(Task instructions) Filter the listing below down to the lines that contain the string "imprint", and copy each of those lines. Case counts.

--------

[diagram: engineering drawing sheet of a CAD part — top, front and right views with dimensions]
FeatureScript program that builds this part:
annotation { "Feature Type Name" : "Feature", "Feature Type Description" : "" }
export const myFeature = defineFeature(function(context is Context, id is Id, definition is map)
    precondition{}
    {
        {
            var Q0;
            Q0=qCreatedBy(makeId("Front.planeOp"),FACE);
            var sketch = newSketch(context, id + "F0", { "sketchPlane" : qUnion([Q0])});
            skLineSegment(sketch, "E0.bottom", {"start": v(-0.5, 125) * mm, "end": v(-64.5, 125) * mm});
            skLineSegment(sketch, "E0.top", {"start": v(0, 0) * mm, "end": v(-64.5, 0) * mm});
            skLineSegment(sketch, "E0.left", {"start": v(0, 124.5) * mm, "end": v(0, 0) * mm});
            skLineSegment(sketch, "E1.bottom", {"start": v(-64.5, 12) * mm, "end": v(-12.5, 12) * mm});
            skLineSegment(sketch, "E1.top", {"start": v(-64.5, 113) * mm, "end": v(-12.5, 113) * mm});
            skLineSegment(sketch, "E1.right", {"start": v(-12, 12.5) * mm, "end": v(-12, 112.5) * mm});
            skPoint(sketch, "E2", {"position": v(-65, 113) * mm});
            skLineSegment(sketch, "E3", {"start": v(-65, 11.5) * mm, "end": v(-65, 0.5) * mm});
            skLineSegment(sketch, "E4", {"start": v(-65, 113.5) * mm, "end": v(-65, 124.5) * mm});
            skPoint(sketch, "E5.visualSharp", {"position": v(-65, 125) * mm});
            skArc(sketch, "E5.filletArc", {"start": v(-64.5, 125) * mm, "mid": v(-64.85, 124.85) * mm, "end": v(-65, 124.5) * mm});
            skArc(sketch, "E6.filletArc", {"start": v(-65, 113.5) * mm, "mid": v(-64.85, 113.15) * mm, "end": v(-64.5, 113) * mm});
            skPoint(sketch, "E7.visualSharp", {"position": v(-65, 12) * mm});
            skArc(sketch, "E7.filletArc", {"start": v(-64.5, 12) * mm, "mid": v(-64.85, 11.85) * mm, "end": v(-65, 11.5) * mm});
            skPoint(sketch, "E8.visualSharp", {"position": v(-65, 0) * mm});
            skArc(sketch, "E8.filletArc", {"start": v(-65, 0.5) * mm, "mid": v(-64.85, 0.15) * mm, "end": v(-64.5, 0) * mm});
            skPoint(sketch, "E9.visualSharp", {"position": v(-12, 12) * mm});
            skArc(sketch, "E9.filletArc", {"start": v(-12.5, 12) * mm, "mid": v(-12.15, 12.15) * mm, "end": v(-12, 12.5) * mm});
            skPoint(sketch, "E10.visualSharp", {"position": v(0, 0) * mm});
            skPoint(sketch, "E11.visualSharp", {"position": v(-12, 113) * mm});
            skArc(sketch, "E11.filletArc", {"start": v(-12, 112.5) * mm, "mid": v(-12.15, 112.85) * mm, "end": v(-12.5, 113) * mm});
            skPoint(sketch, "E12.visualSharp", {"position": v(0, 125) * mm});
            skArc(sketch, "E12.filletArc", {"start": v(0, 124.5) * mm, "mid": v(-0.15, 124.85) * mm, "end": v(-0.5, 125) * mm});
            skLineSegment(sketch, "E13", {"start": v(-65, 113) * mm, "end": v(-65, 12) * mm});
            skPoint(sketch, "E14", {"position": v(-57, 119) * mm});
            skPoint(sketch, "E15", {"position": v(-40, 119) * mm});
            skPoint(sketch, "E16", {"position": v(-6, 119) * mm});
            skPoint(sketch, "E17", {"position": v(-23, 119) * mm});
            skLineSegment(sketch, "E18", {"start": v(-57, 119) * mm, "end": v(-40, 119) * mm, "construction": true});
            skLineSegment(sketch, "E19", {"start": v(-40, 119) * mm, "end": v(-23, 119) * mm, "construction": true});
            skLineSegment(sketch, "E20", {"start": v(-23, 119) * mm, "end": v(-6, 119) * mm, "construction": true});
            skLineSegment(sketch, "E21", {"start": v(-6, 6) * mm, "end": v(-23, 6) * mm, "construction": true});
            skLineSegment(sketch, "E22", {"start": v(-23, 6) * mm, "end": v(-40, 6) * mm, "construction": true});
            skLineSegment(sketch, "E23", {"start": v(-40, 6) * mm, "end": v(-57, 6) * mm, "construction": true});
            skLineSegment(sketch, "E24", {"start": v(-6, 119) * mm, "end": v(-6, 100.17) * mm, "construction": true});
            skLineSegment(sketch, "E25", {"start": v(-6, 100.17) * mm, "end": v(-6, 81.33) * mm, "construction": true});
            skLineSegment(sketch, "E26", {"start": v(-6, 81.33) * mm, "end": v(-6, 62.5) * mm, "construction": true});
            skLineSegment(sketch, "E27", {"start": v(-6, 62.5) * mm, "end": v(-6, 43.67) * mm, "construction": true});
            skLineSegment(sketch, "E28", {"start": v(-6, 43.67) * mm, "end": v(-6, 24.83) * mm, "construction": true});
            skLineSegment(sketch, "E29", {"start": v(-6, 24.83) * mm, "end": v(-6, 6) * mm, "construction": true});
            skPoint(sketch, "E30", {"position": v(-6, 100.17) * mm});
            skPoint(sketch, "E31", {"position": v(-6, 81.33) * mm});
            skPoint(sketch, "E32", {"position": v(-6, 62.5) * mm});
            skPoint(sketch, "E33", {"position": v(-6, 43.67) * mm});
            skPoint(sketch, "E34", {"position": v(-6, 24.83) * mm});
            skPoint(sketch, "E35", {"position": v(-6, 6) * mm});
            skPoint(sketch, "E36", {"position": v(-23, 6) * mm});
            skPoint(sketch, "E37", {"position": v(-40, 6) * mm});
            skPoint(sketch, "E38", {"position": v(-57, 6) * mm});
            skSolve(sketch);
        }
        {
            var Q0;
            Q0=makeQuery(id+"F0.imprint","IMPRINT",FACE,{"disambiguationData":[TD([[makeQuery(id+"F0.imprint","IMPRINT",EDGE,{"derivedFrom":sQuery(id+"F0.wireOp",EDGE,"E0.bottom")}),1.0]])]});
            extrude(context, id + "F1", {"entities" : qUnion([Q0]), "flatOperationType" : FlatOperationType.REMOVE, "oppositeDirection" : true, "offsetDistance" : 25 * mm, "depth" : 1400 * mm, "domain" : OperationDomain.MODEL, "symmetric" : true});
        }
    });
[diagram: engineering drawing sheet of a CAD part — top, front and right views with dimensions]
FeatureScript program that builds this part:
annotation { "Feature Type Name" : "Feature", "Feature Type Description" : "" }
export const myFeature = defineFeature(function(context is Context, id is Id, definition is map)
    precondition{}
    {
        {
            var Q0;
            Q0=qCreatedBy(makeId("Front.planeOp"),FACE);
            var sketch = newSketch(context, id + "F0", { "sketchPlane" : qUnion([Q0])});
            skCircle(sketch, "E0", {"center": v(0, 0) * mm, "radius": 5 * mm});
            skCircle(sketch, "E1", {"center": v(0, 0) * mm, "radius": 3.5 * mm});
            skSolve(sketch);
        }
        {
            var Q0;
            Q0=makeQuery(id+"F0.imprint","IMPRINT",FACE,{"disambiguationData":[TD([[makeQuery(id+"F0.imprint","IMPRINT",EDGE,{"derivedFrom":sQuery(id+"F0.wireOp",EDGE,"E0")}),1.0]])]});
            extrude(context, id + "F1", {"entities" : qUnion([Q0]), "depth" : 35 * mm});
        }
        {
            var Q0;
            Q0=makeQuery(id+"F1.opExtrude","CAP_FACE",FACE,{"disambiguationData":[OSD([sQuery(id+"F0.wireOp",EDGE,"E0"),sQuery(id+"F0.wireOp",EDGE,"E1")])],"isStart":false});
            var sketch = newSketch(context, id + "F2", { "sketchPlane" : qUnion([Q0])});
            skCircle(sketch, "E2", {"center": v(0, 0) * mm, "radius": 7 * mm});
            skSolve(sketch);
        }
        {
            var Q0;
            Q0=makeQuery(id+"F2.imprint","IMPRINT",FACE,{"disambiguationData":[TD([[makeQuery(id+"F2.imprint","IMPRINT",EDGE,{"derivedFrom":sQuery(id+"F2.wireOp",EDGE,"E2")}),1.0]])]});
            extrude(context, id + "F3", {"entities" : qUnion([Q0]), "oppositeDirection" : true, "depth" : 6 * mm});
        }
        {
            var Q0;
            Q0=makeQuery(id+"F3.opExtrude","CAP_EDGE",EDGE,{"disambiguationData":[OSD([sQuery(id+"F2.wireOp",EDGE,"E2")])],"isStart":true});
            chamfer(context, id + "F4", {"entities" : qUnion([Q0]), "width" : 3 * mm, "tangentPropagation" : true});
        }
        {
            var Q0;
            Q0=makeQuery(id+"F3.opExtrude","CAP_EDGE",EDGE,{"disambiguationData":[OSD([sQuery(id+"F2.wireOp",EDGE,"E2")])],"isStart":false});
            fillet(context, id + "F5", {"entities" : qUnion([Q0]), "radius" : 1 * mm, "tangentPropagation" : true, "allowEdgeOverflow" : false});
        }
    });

--------

(Response for this exercise)
            Q0=makeQuery(id+"F0.imprint","IMPRINT",FACE,{"disambiguationData":[TD([[makeQuery(id+"F0.imprint","IMPRINT",EDGE,{"derivedFrom":sQuery(id+"F0.wireOp",EDGE,"E0.bottom")}),1.0]])]});
            Q0=makeQuery(id+"F0.imprint","IMPRINT",FACE,{"disambiguationData":[TD([[makeQuery(id+"F0.imprint","IMPRINT",EDGE,{"derivedFrom":sQuery(id+"F0.wireOp",EDGE,"E0")}),1.0]])]});
            Q0=makeQuery(id+"F2.imprint","IMPRINT",FACE,{"disambiguationData":[TD([[makeQuery(id+"F2.imprint","IMPRINT",EDGE,{"derivedFrom":sQuery(id+"F2.wireOp",EDGE,"E2")}),1.0]])]});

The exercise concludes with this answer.